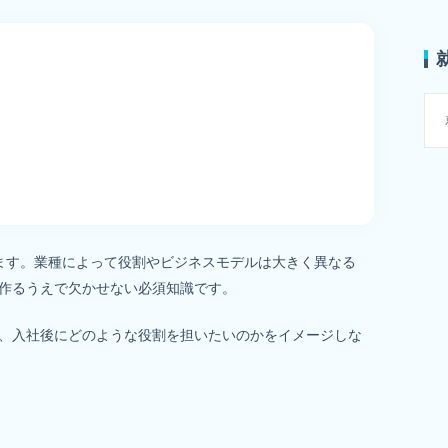
ます。業種によって役割やビジネスモデルは大きく異なる
作るうえで欠かせない必須知識です。
、入社後にどのような役割を担いたいのかをイメージしな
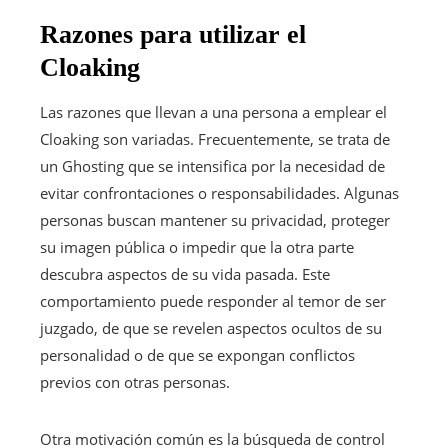
Razones para utilizar el
Cloaking
Las razones que llevan a una persona a emplear el
Cloaking son variadas. Frecuentemente, se trata de
un Ghosting que se intensifica por la necesidad de
evitar confrontaciones o responsabilidades. Algunas
personas buscan mantener su privacidad, proteger
su imagen pública o impedir que la otra parte
descubra aspectos de su vida pasada. Este
comportamiento puede responder al temor de ser
juzgado, de que se revelen aspectos ocultos de su
personalidad o de que se expongan conflictos
previos con otras personas.
Otra motivación común es la búsqueda de control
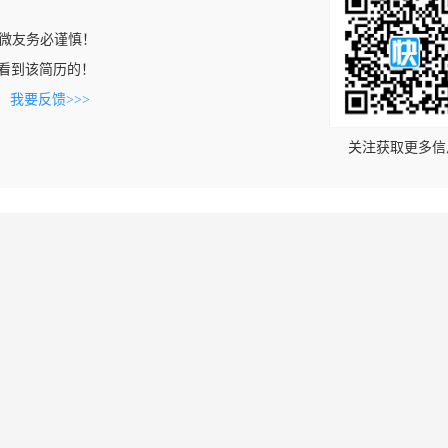
微友务必谨慎！
om上看到该简历的！
。
我要反馈>>>
关注获取更多信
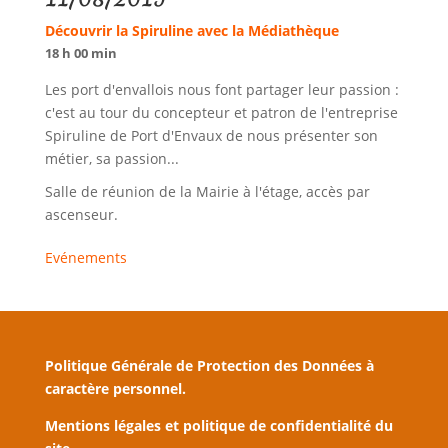
Découvrir la Spiruline avec la Médiathèque
18 h 00 min
Les port d'envallois nous font partager leur passion :
c'est au tour du concepteur et patron de l'entreprise
Spiruline de Port d'Envaux de nous présenter son
métier, sa passion...
Salle de réunion de la Mairie à l'étage, accès par
ascenseur.
Evénements
Politique Générale de Protection des Données à
caractère personnel.
Mentions légales et politique de confidentialité du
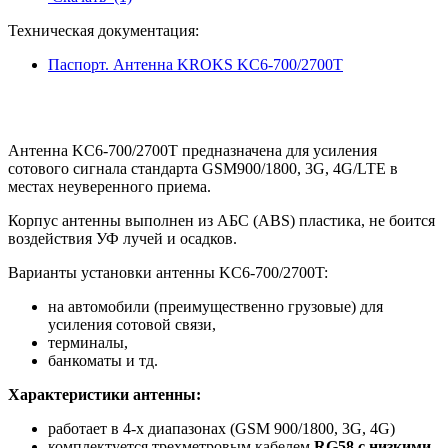
Техническая документация:
Паспорт. Антенна KROKS KC6-700/2700T
Антенна KC6-700/2700T предназначена для усиления
сотового сигнала стандарта GSM900/1800, 3G, 4G/LTE в
местах неуверенного приема.
Корпус антенны выполнен из АБС (ABS) пластика, не боится
воздействия УФ лучей и осадков.
Варианты установки антенны KC6-700/2700T:
на автомобили (преимущественно грузовые) для
усиления сотовой связи,
терминалы,
банкоматы и тд.
Характеристики антенны:
работает в 4-х диапазонах (GSM 900/1800, 3G, 4G)
комплектуется трехметровым кабелем
RG58 с низкими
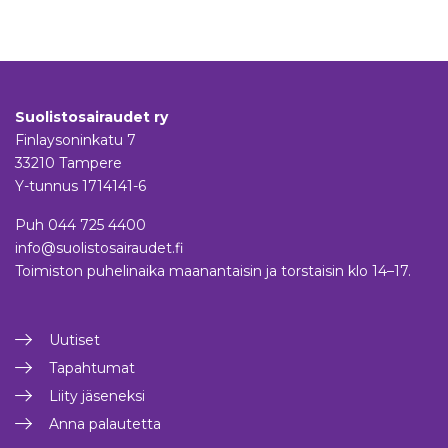
Suolistosairaudet ry
Finlaysoninkatu 7
33210 Tampere
Y-tunnus 1714141-6
Puh
044 725 4400
info@suolistosairaudet.fi
Toimiston puhelinaika maanantaisin ja torstaisin klo 14–17.
Uutiset
Tapahtumat
Liity jäseneksi
Anna palautetta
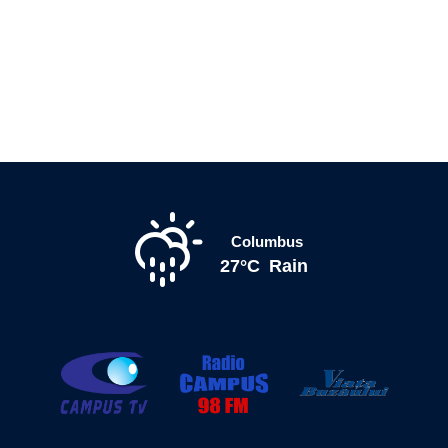
Columbus
27°C
Rain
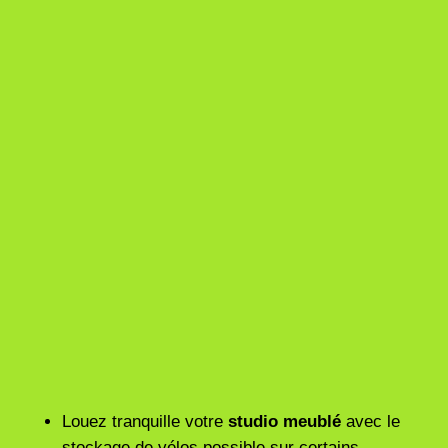
Studio meublé et économique avec 5
Vélux et une grande baignoire confortable.
Arras
Louez tranquille votre
studio meublé
avec le
stockage de vélos possible sur certains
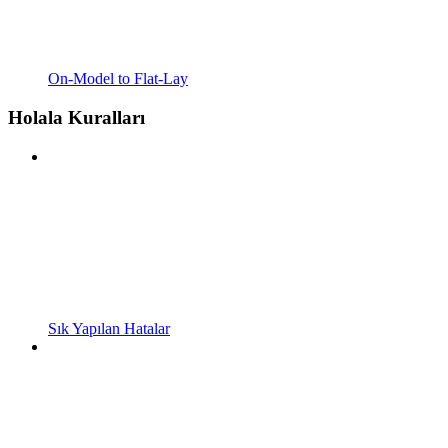
On-Model to Flat-Lay
Holala Kuralları
Sık Yapılan Hatalar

PROBLEM STATEMENT:
Rewrite the material with every "Cloaking" renamed to "Benching" and everything else unchanged, leaving out the pictures.

ANSWER SPACE:
ます。業種によって役割やビジネスモデルは大きく異なる
作るうえで欠かせない必須知識です。
、入社後にどのような役割を担いたいのかをイメージしな
Razones para utilizar el
Benching
Las razones que llevan a una persona a emplear el
Benching son variadas. Frecuentemente, se trata de
un Ghosting que se intensifica por la necesidad de
evitar confrontaciones o responsabilidades. Algunas
personas buscan mantener su privacidad, proteger
su imagen pública o impedir que la otra parte
descubra aspectos de su vida pasada. Este
comportamiento puede responder al temor de ser
juzgado, de que se revelen aspectos ocultos de su
personalidad o de que se expongan conflictos
previos con otras personas.
Otra motivación común es la búsqueda de control
微友务必谨慎！
om上看到该简历的！
。
我要反馈>>>
关注获取更多信
Découvrir la Spiruline avec la Médiathèque
18 h 00 min
Les port d'envallois nous font partager leur passion :
c'est au tour du concepteur et patron de l'entreprise
Spiruline de Port d'Envaux de nous présenter son
métier, sa passion...
Salle de réunion de la Mairie à l'étage, accès par
ascenseur.
Evénements
Politique Générale de Protection des Données à
caractère personnel.
Mentions légales et politique de confidentialité du
Техническая документация:
Паспорт. Антенна KROKS KC6-700/2700T
Антенна KC6-700/2700T предназначена для усиления
сотового сигнала стандарта GSM900/1800, 3G, 4G/LTE в
местах неуверенного приема.
Корпус антенны выполнен из АБС (ABS) пластика, не боится
воздействия УФ лучей и осадков.
Варианты установки антенны KC6-700/2700T:
на автомобили (преимущественно грузовые) для
усиления сотовой связи,
терминалы,
банкоматы и тд.
Характеристики антенны:
работает в 4-х диапазонах (GSM 900/1800, 3G, 4G)
комплектуется трехметровым кабелем
RG58 с низкими
Suolistosairaudet ry
Finlaysoninkatu 7
33210 Tampere
Y-tunnus 1714141-6
Puh
044 725 4400
info@suolistosairaudet.fi
Toimiston puhelinaika maanantaisin ja torstaisin klo 14–17.
Uutiset
Tapahtumat
Liity jäseneksi
Anna palautetta
Columbus
27°C
Rain
Studio meublé et économique avec 5
Vélux et une grande baignoire confortable.
Arras
Louez tranquille votre
studio meublé
avec le
stockage de vélos possible sur certains
On-Model to Flat-Lay
Holala Kuralları
Sık Yapılan Hatalar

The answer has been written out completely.